**EXCERPTED PASSAGE:**
When you ran the cell above, nothing seemed to happen, right? But you'll notice that the [ ] at the left of it has now changed to [1]. Which means it ran successfully, and there is no output to report. So keep going!

In [45]:
def load_wikilink_data(filepath):
    """Load the wikilink JSON file."""
    with open(filepath, 'r') as f:
        return json.load(f)

def create_graph(data):
    """Create a NetworkX graph from the wikilink data 
       including both links and backlinks."""
    G = nx.Graph()
    
    # Process forward links
    
    links = data.get('links', {})
    
    for source, targets in links.items():
        # source is filename WITH extension
        # targets are filenames WITHOUT extension
        if isinstance(targets, list):
            for target in targets:
                G.add_edge(source, target)
        elif isinstance(targets, dict):
            for target in targets.keys():
                G.add_edge(source, target)
        else:
            # Handle case where targets might be a single value
            G.add_edge(source, targets)
    
    # Process backlinks
    backlinks = data.get('backlinks', {})
    for target, sources in backlinks.items():
        # target is filename WITHOUT extension
        # sources are filenames WITH extension
        if isinstance(sources, list):
            for source in sources:
                G.add_edge(source, target)

**TASK DIRECTIONS:** Reproduce the notebook excerpt above word for word, from "with open(filepath, 'r')" to "G = nx.Graph()".

**PROVIDED DATA:**
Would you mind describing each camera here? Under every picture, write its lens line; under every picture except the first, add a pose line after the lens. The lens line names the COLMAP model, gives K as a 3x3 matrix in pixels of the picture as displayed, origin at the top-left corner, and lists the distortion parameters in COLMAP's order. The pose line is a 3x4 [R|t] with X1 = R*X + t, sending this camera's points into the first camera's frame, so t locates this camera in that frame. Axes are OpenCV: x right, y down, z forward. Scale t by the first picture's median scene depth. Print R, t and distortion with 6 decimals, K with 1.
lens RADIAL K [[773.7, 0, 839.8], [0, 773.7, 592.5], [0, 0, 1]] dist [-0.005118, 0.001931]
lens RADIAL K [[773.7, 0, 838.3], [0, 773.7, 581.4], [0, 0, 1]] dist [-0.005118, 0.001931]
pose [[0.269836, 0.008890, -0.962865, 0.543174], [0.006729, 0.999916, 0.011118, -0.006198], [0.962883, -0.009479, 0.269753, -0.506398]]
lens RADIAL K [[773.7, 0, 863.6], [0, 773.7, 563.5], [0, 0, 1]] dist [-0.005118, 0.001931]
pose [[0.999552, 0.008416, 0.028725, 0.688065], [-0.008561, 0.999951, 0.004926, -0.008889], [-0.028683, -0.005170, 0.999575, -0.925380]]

* * *

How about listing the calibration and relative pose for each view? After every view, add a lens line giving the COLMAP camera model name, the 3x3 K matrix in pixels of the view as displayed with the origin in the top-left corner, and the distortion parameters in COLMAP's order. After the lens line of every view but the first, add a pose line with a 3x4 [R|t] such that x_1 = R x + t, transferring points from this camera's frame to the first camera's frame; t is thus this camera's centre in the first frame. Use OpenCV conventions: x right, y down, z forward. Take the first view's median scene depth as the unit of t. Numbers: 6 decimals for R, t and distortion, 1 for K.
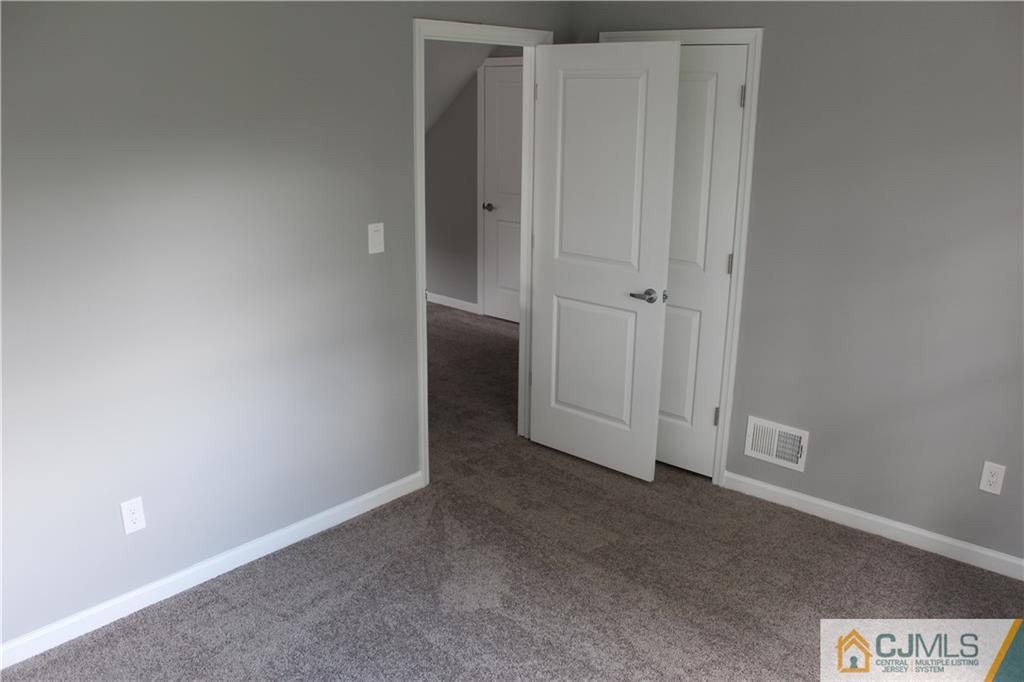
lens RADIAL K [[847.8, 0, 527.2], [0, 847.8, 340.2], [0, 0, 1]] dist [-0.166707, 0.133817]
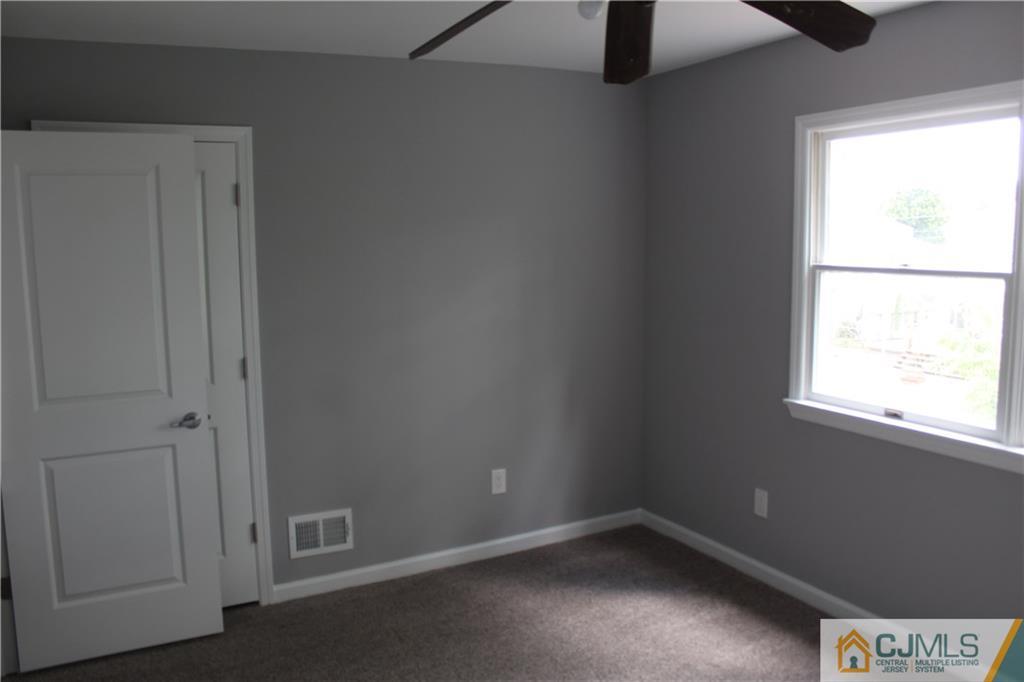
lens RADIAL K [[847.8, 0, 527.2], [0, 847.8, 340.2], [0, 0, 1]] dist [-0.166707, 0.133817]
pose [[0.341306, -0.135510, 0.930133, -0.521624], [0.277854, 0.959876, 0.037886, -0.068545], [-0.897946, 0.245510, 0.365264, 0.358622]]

**TASK RESULT:**
with open(filepath, 'r') as f:
        return json.load(f)

def create_graph(data):
    """Create a NetworkX graph from the wikilink data 
       including both links and backlinks."""
    G = nx.Graph()